■ **Directions**:
Can you retype every record below exactly as written?

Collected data
* * *
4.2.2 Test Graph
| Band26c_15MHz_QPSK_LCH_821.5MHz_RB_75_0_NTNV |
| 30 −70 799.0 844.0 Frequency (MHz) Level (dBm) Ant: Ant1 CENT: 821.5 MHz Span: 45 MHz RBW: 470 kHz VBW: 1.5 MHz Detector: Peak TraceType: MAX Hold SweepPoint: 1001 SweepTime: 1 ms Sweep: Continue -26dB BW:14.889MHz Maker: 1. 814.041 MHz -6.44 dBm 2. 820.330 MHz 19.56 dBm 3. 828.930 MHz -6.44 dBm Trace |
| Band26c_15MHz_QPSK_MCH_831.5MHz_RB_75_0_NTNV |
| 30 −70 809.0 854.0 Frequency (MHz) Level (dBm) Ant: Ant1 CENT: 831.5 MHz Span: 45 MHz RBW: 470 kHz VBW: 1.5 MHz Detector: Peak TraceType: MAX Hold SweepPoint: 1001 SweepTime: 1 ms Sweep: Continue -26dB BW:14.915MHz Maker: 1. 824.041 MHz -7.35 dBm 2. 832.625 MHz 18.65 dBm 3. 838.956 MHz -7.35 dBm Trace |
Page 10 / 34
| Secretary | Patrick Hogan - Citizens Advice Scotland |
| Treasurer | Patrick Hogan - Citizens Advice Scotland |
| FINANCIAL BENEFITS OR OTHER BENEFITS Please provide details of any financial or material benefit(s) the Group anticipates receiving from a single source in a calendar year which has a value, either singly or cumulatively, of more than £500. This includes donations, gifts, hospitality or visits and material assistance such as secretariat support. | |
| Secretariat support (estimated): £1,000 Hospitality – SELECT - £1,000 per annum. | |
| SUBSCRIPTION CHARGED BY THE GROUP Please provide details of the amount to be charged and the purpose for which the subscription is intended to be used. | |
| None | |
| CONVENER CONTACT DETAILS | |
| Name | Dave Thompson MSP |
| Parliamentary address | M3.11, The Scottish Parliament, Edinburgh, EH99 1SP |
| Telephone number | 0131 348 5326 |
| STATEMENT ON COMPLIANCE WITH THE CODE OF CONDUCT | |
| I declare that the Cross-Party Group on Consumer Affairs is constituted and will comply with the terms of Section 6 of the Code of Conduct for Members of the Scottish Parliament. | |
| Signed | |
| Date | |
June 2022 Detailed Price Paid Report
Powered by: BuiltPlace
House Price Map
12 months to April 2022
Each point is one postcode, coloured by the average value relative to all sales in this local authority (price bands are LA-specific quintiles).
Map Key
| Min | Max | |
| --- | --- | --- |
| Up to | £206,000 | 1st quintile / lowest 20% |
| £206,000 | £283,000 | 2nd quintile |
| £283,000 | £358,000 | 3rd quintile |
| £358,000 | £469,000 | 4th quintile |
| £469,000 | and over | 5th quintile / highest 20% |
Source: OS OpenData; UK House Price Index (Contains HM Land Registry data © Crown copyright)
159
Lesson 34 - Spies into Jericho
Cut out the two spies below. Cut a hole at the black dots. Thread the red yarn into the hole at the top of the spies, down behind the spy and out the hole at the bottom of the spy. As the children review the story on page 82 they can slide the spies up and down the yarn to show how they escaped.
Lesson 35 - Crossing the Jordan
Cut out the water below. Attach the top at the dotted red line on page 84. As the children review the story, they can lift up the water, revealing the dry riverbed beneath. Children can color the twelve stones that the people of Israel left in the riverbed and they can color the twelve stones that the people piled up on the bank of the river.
* * *
■ **Result below**:
4.2.2 Test Graph
| Band26c_15MHz_QPSK_LCH_821.5MHz_RB_75_0_NTNV |
| 30 −70 799.0 844.0 Frequency (MHz) Level (dBm) Ant: Ant1 CENT: 821.5 MHz Span: 45 MHz RBW: 470 kHz VBW: 1.5 MHz Detector: Peak TraceType: MAX Hold SweepPoint: 1001 SweepTime: 1 ms Sweep: Continue -26dB BW:14.889MHz Maker: 1. 814.041 MHz -6.44 dBm 2. 820.330 MHz 19.56 dBm 3. 828.930 MHz -6.44 dBm Trace |
| Band26c_15MHz_QPSK_MCH_831.5MHz_RB_75_0_NTNV |
| 30 −70 809.0 854.0 Frequency (MHz) Level (dBm) Ant: Ant1 CENT: 831.5 MHz Span: 45 MHz RBW: 470 kHz VBW: 1.5 MHz Detector: Peak TraceType: MAX Hold SweepPoint: 1001 SweepTime: 1 ms Sweep: Continue -26dB BW:14.915MHz Maker: 1. 824.041 MHz -7.35 dBm 2. 832.625 MHz 18.65 dBm 3. 838.956 MHz -7.35 dBm Trace |
Page 10 / 34
| Secretary | Patrick Hogan - Citizens Advice Scotland |
| Treasurer | Patrick Hogan - Citizens Advice Scotland |
| FINANCIAL BENEFITS OR OTHER BENEFITS Please provide details of any financial or material benefit(s) the Group anticipates receiving from a single source in a calendar year which has a value, either singly or cumulatively, of more than £500. This includes donations, gifts, hospitality or visits and material assistance such as secretariat support. | |
| Secretariat support (estimated): £1,000 Hospitality – SELECT - £1,000 per annum. | |
| SUBSCRIPTION CHARGED BY THE GROUP Please provide details of the amount to be charged and the purpose for which the subscription is intended to be used. | |
| None | |
| CONVENER CONTACT DETAILS | |
| Name | Dave Thompson MSP |
| Parliamentary address | M3.11, The Scottish Parliament, Edinburgh, EH99 1SP |
| Telephone number | 0131 348 5326 |
| STATEMENT ON COMPLIANCE WITH THE CODE OF CONDUCT | |
| I declare that the Cross-Party Group on Consumer Affairs is constituted and will comply with the terms of Section 6 of the Code of Conduct for Members of the Scottish Parliament. | |
| Signed | |
| Date | |
June 2022 Detailed Price Paid Report
Powered by: BuiltPlace
House Price Map
12 months to April 2022
Each point is one postcode, coloured by the average value relative to all sales in this local authority (price bands are LA-specific quintiles).
Map Key
| Min | Max | |
| --- | --- | --- |
| Up to | £206,000 | 1st quintile / lowest 20% |
| £206,000 | £283,000 | 2nd quintile |
| £283,000 | £358,000 | 3rd quintile |
| £358,000 | £469,000 | 4th quintile |
| £469,000 | and over | 5th quintile / highest 20% |
Source: OS OpenData; UK House Price Index (Contains HM Land Registry data © Crown copyright)
159
Lesson 34 - Spies into Jericho
Cut out the two spies below. Cut a hole at the black dots. Thread the red yarn into the hole at the top of the spies, down behind the spy and out the hole at the bottom of the spy. As the children review the story on page 82 they can slide the spies up and down the yarn to show how they escaped.
Lesson 35 - Crossing the Jordan
Cut out the water below. Attach the top at the dotted red line on page 84. As the children review the story, they can lift up the water, revealing the dry riverbed beneath. Children can color the twelve stones that the people of Israel left in the riverbed and they can color the twelve stones that the people piled up on the bank of the river.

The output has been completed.